** start of Material supplied **

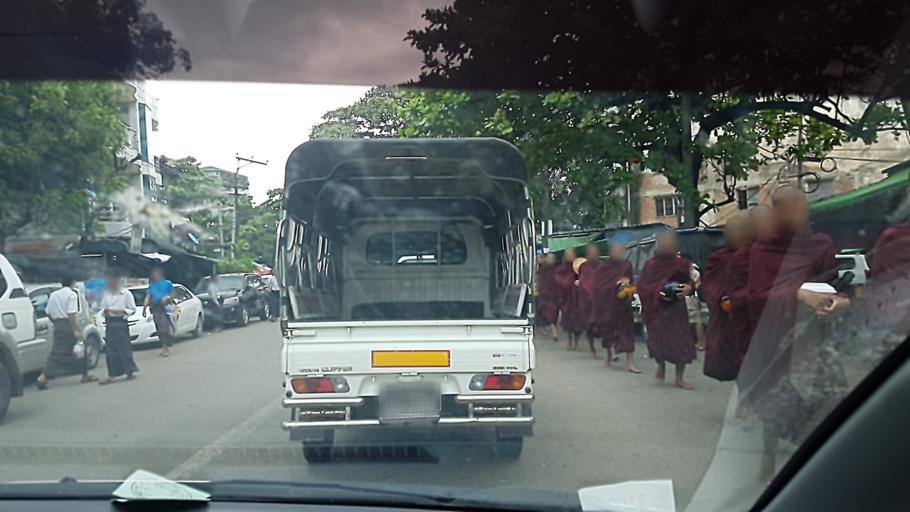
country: MM
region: Yangon
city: Yangon
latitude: 16.8094
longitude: 96.1296
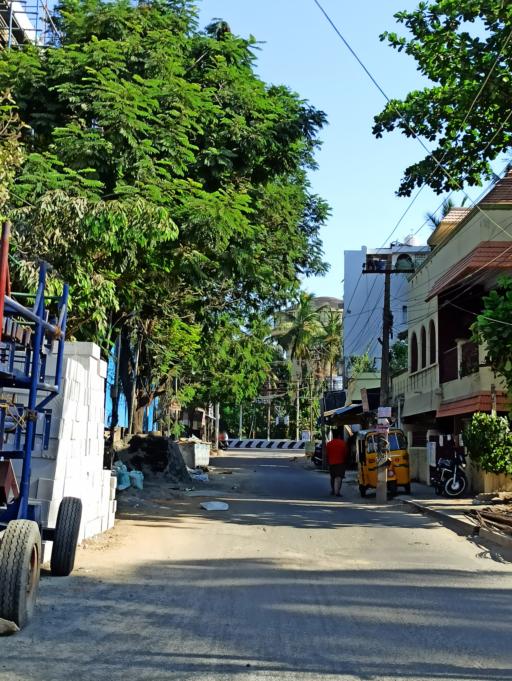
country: IN
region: Tamil Nadu
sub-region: Thiruvallur
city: Porur
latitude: 13.0339
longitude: 80.1623
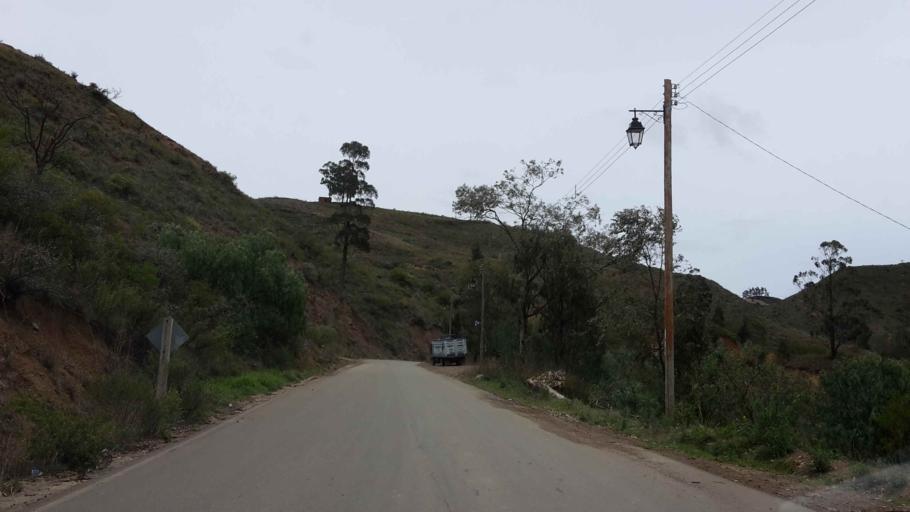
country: BO
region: Cochabamba
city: Totora
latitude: -17.7295
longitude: -65.1912
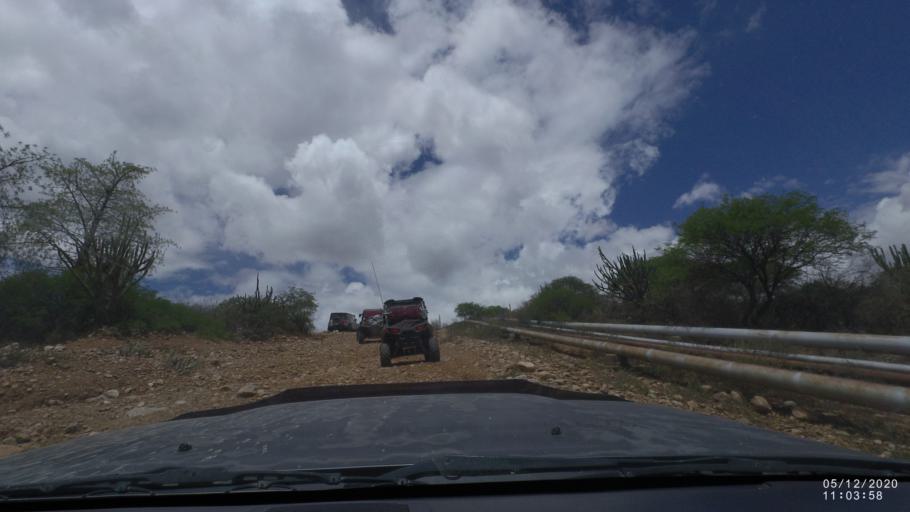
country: BO
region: Cochabamba
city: Sipe Sipe
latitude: -17.5495
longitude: -66.3016
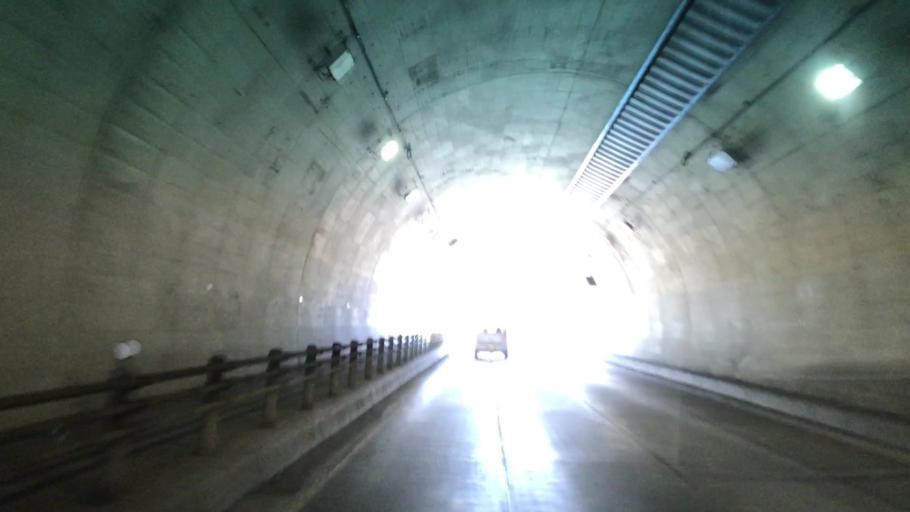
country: JP
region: Hokkaido
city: Iwanai
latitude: 43.0436
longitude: 140.5076
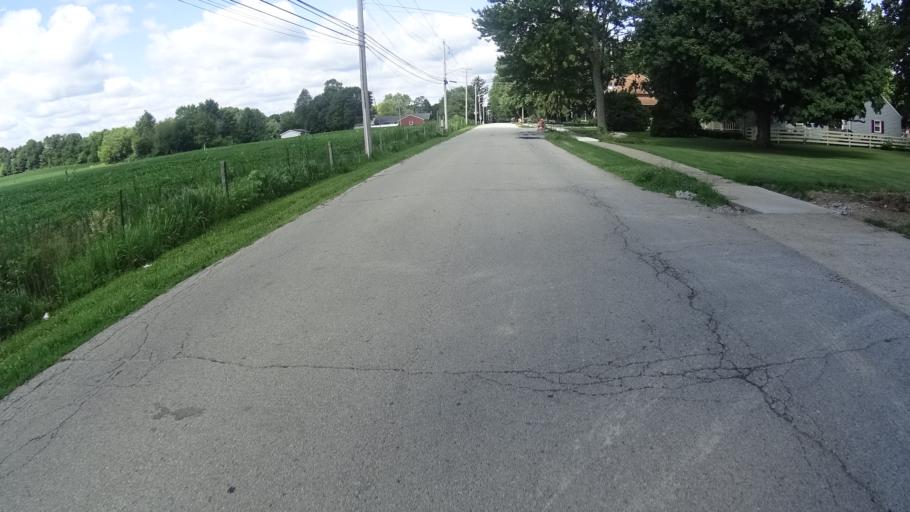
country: US
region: Indiana
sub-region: Madison County
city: Pendleton
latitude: 39.9964
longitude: -85.7389
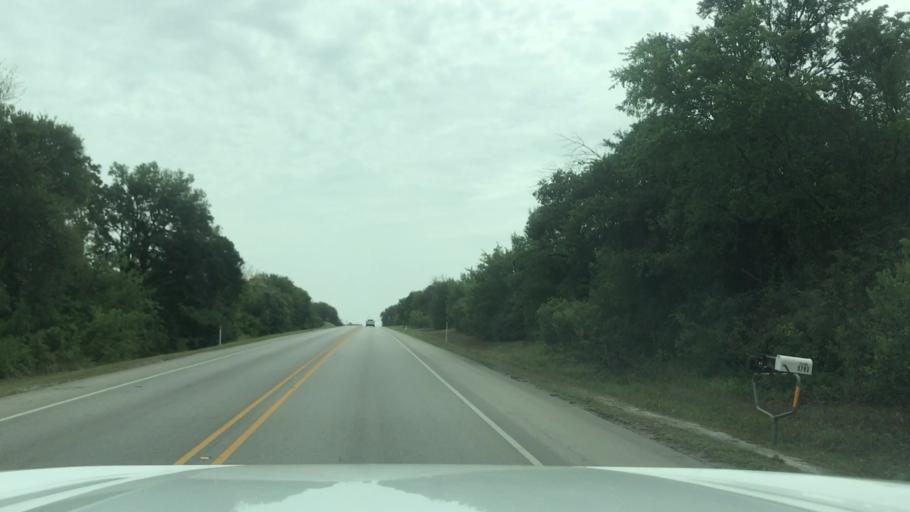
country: US
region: Texas
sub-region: Erath County
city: Dublin
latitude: 32.0984
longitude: -98.3927
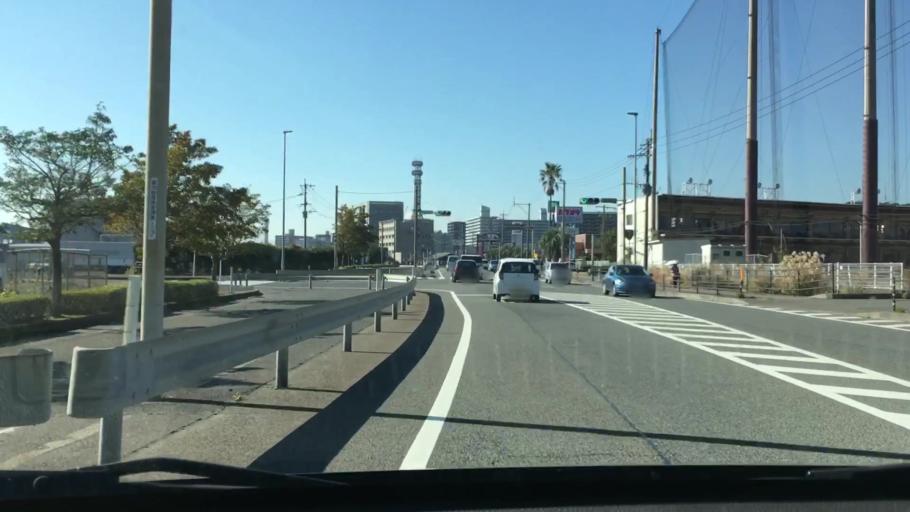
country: JP
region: Kagoshima
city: Kagoshima-shi
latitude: 31.6031
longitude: 130.5676
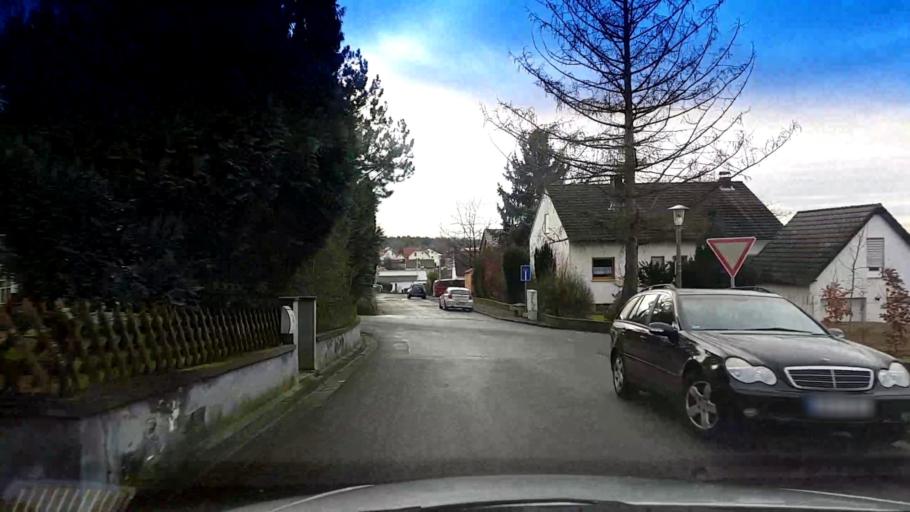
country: DE
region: Bavaria
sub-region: Upper Franconia
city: Litzendorf
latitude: 49.9082
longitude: 10.9929
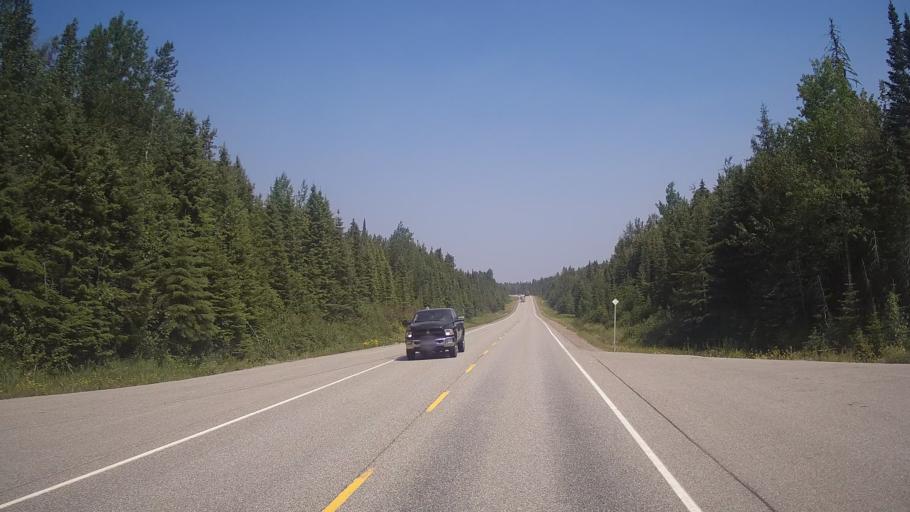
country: CA
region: Ontario
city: Timmins
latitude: 48.0934
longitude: -81.5933
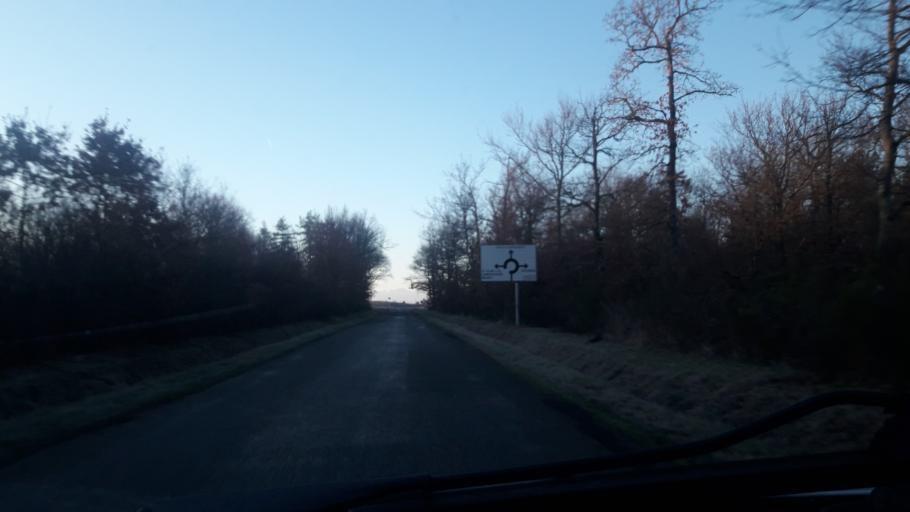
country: FR
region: Midi-Pyrenees
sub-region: Departement de la Haute-Garonne
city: Lherm
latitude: 43.4417
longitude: 1.1721
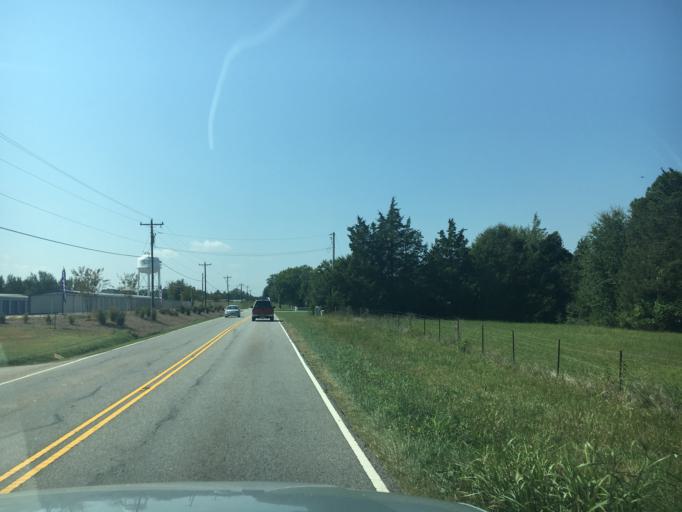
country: US
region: South Carolina
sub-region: Anderson County
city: Centerville
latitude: 34.5149
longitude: -82.7445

** end of Material supplied **

* What the task requires *
Repeat every line of the records above word for word, leaving out the pictures.

* Answer to this problem *
country: MM
region: Yangon
city: Yangon
latitude: 16.8094
longitude: 96.1296
country: IN
region: Tamil Nadu
sub-region: Thiruvallur
city: Porur
latitude: 13.0339
longitude: 80.1623
country: BO
region: Cochabamba
city: Totora
latitude: -17.7295
longitude: -65.1912
country: BO
region: Cochabamba
city: Sipe Sipe
latitude: -17.5495
longitude: -66.3016
country: JP
region: Hokkaido
city: Iwanai
latitude: 43.0436
longitude: 140.5076
country: US
region: Indiana
sub-region: Madison County
city: Pendleton
latitude: 39.9964
longitude: -85.7389
country: US
region: Texas
sub-region: Erath County
city: Dublin
latitude: 32.0984
longitude: -98.3927
country: JP
region: Kagoshima
city: Kagoshima-shi
latitude: 31.6031
longitude: 130.5676
country: DE
region: Bavaria
sub-region: Upper Franconia
city: Litzendorf
latitude: 49.9082
longitude: 10.9929
country: CA
region: Ontario
city: Timmins
latitude: 48.0934
longitude: -81.5933
country: FR
region: Midi-Pyrenees
sub-region: Departement de la Haute-Garonne
city: Lherm
latitude: 43.4417
longitude: 1.1721
country: US
region: South Carolina
sub-region: Anderson County
city: Centerville
latitude: 34.5149
longitude: -82.7445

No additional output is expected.